Problem statement: Write out the part of the entries below that begins with the line containing "4. 명령-쿼리 분리 (Command-Query Separation) 원칙" and ends with the line containing "정보를 반환하는 오퍼레이션", keeping every word and including both of those lines.
── Available data ──
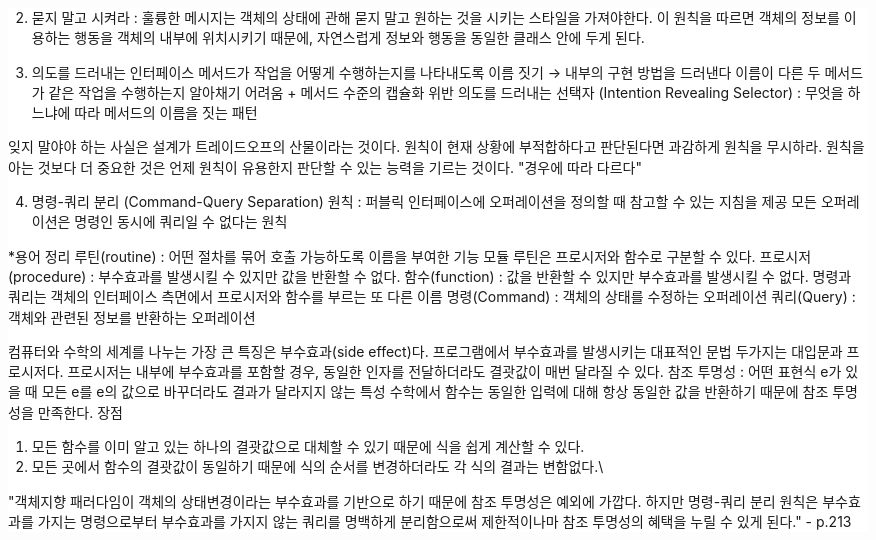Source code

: 2. 묻지 말고 시켜라
: 훌륭한 메시지는 객체의 상태에 관해 묻지 말고 원하는 것을 시키는 스타일을 가져야한다.
 이 원칙을 따르면 객체의 정보를 이용하는 행동을 객체의 내부에 위치시키기 때문에,
 자연스럽게 정보와 행동을 동일한 클래스 안에 두게 된다.

3. 의도를 드러내는 인터페이스
메서드가 작업을 어떻게 수행하는지를 나타내도록 이름 짓기 
→ 내부의 구현 방법을 드러낸다
 이름이 다른 두 메서드가 같은 작업을 수행하는지 알아채기 어려움 + 메서드 수준의 캡슐화 위반
의도를 드러내는 선택자 (Intention Revealing Selector)
: 무엇을 하느냐에 따라 메서드의 이름을 짓는 패턴
 
잊지 말야야 하는 사실은 설계가 트레이드오프의 산물이라는 것이다.
원칙이 현재 상황에 부적합하다고 판단된다면 과감하게 원칙을 무시하라.
원칙을 아는 것보다 더 중요한 것은 언제 원칙이 유용한지 판단할 수 있는 능력을 기르는 것이다.
"경우에 따라 다르다"

4. 명령-쿼리 분리 (Command-Query Separation) 원칙
: 퍼블릭 인터페이스에 오퍼레이션을 정의할 때 참고할 수 있는 지침을 제공
 모든 오퍼레이션은 명령인 동시에 쿼리일 수 없다는 원칙

*용어 정리
루틴(routine) : 어떤 절차를 묶어 호출 가능하도록 이름을 부여한 기능 모듈
루틴은 프로시저와 함수로 구분할 수 있다.
프로시저(procedure) : 부수효과를 발생시킬 수 있지만 값을 반환할 수 없다.
함수(function) : 값을 반환할 수 있지만 부수효과를 발생시킬 수 없다.
명령과 쿼리는 객체의 인터페이스 측면에서 프로시저와 함수를 부르는 또 다른 이름
명령(Command) : 객체의 상태를 수정하는 오퍼레이션
쿼리(Query) :  객체와 관련된 정보를 반환하는 오퍼레이션

컴퓨터와 수학의 세계를 나누는 가장 큰 특징은 부수효과(side effect)다.
프로그램에서 부수효과를 발생시키는 대표적인 문법 두가지는 대입문과 프로시저다.
프로시저는 내부에 부수효과를 포함할 경우, 동일한 인자를 전달하더라도 결괏값이 매번 달라질 수 있다.
참조 투명성
: 어떤 표현식 e가 있을 때 모든 e를 e의 값으로 바꾸더라도 결과가 달라지지 않는 특성
 수학에서 함수는 동일한 입력에 대해 항상 동일한 값을 반환하기 때문에 참조 투명성을 만족한다.
 장점
 1. 모든 함수를 이미 알고 있는 하나의 결괏값으로 대체할 수 있기 때문에 식을 쉽게 계산할 수 있다.
 2. 모든 곳에서 함수의 결괏값이 동일하기 때문에 식의 순서를 변경하더라도 각 식의 결과는 변함없다.\

"객체지향 패러다임이 객체의 상태변경이라는 부수효과를 기반으로 하기 때문에 참조 투명성은 예외에
가깝다. 하지만 명령-쿼리 분리 원칙은 부수효과를 가지는 명령으로부터 부수효과를 가지지 않는 쿼리를
명백하게 분리함으로써 제한적이나마 참조 투명성의 혜택을 누릴 수 있게 된다." - p.213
───
Completed exercise:
4. 명령-쿼리 분리 (Command-Query Separation) 원칙
: 퍼블릭 인터페이스에 오퍼레이션을 정의할 때 참고할 수 있는 지침을 제공
 모든 오퍼레이션은 명령인 동시에 쿼리일 수 없다는 원칙

*용어 정리
루틴(routine) : 어떤 절차를 묶어 호출 가능하도록 이름을 부여한 기능 모듈
루틴은 프로시저와 함수로 구분할 수 있다.
프로시저(procedure) : 부수효과를 발생시킬 수 있지만 값을 반환할 수 없다.
함수(function) : 값을 반환할 수 있지만 부수효과를 발생시킬 수 없다.
명령과 쿼리는 객체의 인터페이스 측면에서 프로시저와 함수를 부르는 또 다른 이름
명령(Command) : 객체의 상태를 수정하는 오퍼레이션
쿼리(Query) :  객체와 관련된 정보를 반환하는 오퍼레이션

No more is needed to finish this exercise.